[Description of the task]: Report back each line of the data that contains the word "pembiayaan".

Dataset entries:
————

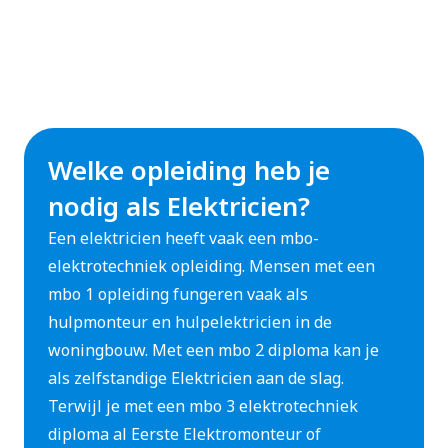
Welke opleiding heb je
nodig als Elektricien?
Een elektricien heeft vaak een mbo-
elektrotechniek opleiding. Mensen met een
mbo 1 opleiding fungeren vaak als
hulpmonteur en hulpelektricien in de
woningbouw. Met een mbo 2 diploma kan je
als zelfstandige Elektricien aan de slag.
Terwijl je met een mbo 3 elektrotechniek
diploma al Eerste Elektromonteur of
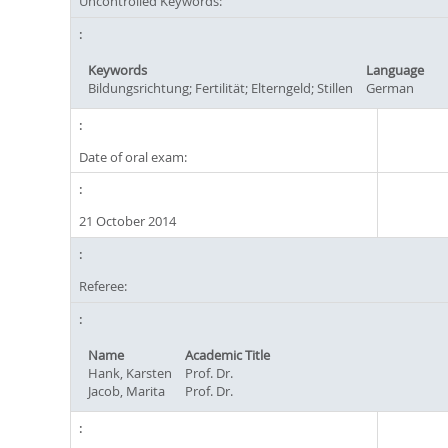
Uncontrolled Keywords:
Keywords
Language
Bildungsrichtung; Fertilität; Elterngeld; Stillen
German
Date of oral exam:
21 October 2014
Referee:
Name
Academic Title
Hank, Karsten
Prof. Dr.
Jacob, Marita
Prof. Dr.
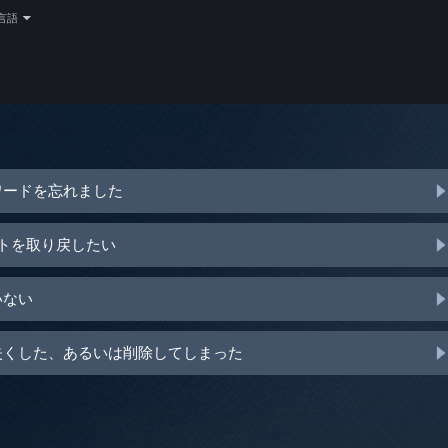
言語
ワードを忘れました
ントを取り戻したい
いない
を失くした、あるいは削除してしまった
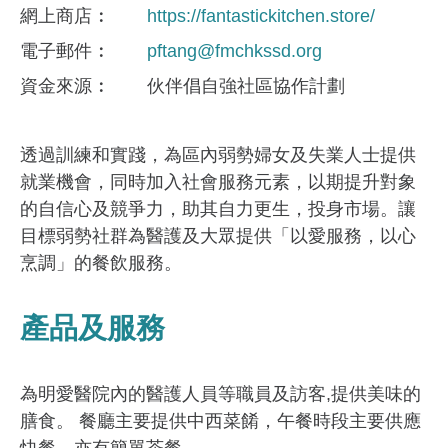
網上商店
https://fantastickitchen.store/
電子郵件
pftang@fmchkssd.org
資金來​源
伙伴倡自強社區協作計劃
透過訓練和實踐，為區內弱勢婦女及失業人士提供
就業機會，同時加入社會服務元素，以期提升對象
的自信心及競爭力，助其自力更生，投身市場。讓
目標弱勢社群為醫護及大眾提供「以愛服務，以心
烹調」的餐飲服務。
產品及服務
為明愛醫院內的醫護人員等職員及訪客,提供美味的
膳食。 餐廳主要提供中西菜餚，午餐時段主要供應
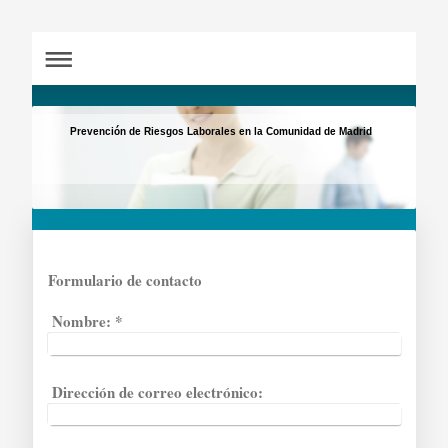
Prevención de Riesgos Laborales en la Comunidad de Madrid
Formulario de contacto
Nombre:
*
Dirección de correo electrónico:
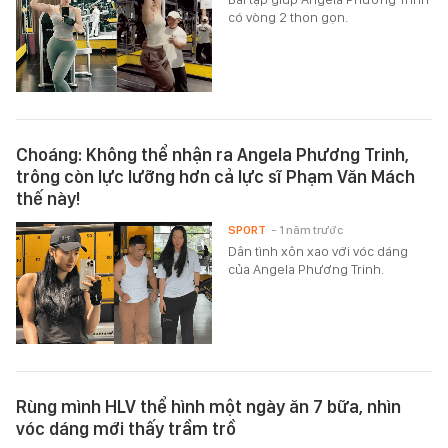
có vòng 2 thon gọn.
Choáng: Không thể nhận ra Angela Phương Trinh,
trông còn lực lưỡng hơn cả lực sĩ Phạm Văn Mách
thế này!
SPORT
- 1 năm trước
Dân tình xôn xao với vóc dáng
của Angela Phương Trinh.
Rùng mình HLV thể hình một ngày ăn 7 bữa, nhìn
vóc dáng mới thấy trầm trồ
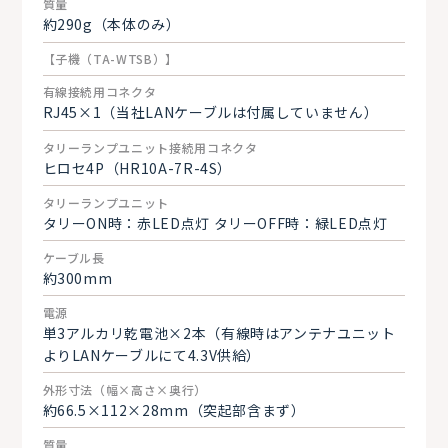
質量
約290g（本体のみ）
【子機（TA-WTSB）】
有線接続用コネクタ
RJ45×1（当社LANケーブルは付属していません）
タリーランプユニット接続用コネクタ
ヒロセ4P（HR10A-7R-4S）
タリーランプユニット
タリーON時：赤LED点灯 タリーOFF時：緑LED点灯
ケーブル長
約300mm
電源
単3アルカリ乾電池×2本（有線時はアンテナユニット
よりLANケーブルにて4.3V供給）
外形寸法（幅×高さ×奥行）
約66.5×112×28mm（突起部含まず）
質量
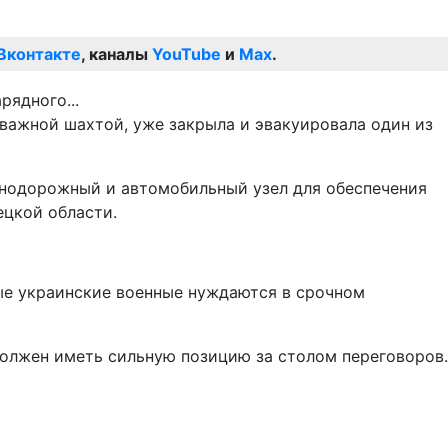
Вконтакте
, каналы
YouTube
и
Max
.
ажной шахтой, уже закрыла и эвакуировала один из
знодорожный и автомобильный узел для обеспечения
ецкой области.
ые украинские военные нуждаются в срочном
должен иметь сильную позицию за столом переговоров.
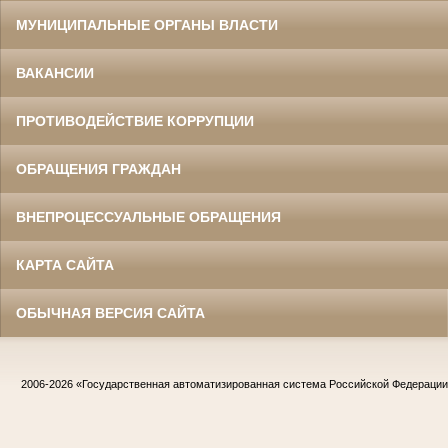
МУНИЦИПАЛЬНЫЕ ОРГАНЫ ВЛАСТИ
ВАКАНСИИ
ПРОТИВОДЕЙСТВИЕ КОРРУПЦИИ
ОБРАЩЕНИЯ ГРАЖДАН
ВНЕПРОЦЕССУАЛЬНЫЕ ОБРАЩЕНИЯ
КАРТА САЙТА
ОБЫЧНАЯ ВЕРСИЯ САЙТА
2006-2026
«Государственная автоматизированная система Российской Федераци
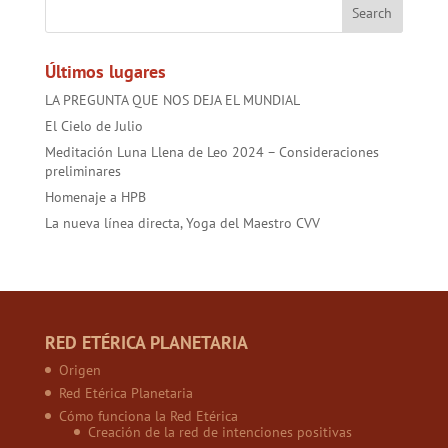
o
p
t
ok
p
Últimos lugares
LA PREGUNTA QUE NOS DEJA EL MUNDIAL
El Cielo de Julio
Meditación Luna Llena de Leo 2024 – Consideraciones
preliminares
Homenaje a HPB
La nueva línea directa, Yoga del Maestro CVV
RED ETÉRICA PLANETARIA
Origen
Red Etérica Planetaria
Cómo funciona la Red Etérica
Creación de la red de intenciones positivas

————

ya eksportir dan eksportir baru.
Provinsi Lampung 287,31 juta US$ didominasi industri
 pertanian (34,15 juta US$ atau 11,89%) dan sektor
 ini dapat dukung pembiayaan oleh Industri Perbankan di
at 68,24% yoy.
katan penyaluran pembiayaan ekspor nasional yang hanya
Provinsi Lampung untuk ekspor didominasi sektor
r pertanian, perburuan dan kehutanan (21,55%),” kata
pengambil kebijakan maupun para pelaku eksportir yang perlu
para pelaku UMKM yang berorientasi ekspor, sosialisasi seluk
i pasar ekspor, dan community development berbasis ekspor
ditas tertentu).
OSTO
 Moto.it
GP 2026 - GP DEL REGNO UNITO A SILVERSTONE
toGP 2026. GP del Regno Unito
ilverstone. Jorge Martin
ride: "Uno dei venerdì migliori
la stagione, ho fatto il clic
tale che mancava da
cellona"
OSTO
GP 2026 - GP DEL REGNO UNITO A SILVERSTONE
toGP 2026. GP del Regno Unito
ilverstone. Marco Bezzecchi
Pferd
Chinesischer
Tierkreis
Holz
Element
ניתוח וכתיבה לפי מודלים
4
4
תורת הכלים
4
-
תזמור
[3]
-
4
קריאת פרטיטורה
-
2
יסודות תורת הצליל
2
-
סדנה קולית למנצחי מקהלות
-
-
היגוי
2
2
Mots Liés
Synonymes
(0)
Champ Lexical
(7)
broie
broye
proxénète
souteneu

————

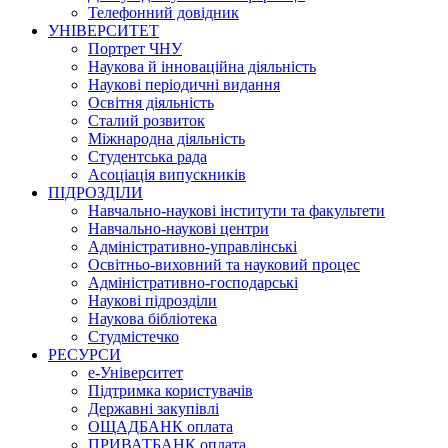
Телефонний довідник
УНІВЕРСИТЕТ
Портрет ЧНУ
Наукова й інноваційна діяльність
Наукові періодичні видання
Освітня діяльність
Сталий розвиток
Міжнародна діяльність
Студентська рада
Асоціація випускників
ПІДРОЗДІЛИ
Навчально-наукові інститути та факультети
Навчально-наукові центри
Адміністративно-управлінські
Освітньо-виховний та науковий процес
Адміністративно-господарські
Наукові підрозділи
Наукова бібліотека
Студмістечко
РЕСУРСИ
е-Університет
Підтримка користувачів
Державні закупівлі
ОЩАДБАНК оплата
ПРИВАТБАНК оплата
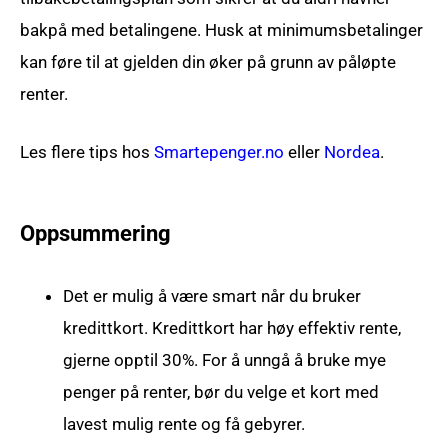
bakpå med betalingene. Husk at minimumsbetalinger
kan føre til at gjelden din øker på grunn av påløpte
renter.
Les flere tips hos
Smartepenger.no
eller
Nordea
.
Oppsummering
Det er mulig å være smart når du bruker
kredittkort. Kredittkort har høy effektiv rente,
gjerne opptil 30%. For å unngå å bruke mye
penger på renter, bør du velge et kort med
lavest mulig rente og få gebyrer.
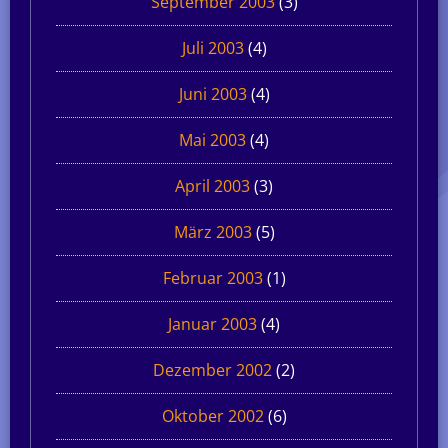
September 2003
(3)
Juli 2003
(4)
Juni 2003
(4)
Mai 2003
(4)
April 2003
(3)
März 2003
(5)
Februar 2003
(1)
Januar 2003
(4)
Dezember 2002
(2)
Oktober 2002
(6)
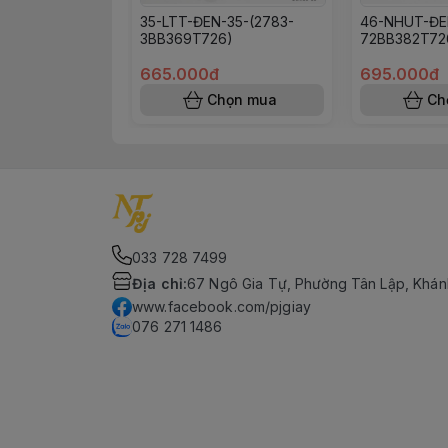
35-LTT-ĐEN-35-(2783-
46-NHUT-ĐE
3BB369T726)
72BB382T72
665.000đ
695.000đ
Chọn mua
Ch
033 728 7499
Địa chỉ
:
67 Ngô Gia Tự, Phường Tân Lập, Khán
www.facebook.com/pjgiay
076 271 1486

————

[Problem solution]:
 ini dapat dukung pembiayaan oleh Industri Perbankan di
katan penyaluran pembiayaan ekspor nasional yang hanya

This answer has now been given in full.